── DATA LISTING

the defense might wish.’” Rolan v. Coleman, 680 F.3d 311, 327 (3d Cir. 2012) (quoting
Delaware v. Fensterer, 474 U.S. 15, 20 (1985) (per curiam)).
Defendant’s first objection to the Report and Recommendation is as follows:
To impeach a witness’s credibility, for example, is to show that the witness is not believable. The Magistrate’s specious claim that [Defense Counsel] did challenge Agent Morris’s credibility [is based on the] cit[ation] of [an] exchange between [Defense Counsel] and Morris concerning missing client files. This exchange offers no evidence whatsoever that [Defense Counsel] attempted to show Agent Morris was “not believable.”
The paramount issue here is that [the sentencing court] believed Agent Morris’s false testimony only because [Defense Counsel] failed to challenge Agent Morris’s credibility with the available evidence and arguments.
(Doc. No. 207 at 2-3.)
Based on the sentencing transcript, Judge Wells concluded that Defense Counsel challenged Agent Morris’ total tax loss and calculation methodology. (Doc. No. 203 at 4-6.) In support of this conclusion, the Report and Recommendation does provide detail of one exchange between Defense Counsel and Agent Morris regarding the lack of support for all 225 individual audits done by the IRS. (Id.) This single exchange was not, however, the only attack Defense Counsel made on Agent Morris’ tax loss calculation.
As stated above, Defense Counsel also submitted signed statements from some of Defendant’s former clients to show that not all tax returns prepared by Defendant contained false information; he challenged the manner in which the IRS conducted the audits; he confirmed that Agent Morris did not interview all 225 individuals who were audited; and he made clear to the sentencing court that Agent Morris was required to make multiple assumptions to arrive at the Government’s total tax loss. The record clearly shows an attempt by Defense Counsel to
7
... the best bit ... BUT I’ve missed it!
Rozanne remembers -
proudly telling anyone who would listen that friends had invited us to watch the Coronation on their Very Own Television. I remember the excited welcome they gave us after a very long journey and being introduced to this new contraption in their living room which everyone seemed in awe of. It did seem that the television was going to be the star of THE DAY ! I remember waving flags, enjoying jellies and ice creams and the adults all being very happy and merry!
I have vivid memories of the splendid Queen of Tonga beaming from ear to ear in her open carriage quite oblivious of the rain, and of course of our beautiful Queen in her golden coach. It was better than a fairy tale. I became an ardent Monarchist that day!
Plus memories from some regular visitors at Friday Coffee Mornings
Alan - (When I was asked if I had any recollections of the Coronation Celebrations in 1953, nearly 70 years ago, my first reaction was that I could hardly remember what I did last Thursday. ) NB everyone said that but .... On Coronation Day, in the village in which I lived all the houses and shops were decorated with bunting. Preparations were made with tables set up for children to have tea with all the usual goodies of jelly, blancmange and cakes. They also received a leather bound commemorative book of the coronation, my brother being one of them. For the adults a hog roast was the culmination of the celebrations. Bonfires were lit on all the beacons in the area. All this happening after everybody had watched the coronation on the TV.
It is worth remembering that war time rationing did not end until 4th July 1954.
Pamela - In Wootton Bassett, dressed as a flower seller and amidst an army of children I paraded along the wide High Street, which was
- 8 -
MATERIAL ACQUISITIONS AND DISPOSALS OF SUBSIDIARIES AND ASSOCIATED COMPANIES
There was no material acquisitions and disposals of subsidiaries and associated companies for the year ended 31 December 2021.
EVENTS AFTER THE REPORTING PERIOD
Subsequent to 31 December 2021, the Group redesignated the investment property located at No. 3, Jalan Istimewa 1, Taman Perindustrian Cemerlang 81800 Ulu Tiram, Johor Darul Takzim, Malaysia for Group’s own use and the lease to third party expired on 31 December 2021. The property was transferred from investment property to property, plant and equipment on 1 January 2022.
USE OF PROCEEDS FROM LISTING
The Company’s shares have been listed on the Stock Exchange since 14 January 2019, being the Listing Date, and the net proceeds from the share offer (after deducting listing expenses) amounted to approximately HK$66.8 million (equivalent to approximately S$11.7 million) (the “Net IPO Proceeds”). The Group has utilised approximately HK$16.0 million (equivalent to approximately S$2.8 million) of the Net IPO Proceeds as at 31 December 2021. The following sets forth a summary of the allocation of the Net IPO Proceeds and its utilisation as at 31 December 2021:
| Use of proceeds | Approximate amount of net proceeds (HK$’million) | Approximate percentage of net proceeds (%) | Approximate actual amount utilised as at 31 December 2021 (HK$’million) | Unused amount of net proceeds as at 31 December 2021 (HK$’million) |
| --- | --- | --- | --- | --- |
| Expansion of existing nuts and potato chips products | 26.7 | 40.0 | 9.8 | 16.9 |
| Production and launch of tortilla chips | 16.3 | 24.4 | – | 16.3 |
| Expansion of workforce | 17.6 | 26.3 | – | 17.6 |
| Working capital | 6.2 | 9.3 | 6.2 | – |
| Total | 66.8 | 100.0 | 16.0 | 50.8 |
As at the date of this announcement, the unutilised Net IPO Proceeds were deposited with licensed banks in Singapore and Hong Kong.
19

────

*ASSIGNMENT*: Please print exactly what appears from the first line of the data through the line with "Defendant’s first objection", including both of those lines and nothing past them.

*EXERCISE RESPONSE*:
the defense might wish.’” Rolan v. Coleman, 680 F.3d 311, 327 (3d Cir. 2012) (quoting
Delaware v. Fensterer, 474 U.S. 15, 20 (1985) (per curiam)).
Defendant’s first objection to the Report and Recommendation is as follows:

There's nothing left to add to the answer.